Stored data

★ ★ ★

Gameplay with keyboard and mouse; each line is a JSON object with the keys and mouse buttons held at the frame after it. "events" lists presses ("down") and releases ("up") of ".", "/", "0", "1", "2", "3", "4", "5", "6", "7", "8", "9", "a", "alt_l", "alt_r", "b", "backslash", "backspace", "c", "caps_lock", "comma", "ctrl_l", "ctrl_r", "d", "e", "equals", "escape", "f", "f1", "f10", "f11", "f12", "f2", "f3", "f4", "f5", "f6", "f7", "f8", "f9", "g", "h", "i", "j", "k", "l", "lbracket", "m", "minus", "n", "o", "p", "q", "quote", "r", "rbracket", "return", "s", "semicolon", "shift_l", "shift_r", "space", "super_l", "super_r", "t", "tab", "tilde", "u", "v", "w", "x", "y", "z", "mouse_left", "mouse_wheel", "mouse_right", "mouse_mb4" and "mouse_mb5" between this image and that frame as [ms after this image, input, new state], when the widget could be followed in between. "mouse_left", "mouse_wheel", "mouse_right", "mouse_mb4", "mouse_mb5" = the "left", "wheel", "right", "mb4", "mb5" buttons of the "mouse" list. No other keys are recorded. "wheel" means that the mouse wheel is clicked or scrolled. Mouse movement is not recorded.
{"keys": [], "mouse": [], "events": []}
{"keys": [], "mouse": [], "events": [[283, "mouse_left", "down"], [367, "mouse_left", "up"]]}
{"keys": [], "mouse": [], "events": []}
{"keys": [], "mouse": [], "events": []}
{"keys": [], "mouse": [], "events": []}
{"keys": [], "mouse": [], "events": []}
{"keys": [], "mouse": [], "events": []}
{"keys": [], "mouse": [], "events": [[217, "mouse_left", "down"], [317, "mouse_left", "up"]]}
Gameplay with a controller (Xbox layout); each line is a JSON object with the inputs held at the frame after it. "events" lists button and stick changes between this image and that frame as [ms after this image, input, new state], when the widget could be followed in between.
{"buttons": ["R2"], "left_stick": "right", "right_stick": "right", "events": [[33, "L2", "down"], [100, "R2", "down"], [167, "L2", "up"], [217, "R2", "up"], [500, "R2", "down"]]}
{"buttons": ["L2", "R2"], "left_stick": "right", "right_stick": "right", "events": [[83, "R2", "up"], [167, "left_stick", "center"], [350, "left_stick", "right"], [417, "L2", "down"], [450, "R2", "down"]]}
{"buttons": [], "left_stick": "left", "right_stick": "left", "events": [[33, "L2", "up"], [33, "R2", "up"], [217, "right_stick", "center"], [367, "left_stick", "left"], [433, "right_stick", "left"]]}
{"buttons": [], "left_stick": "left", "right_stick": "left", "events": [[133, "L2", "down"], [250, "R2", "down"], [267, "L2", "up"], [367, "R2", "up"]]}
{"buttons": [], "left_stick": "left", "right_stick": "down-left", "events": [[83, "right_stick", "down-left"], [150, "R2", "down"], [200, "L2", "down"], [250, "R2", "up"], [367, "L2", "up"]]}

★ ★ ★

**EXERCISE:**
Report how many lines of the records hold the word "could", and supply no other text.

**ANSWER BELOW:**
2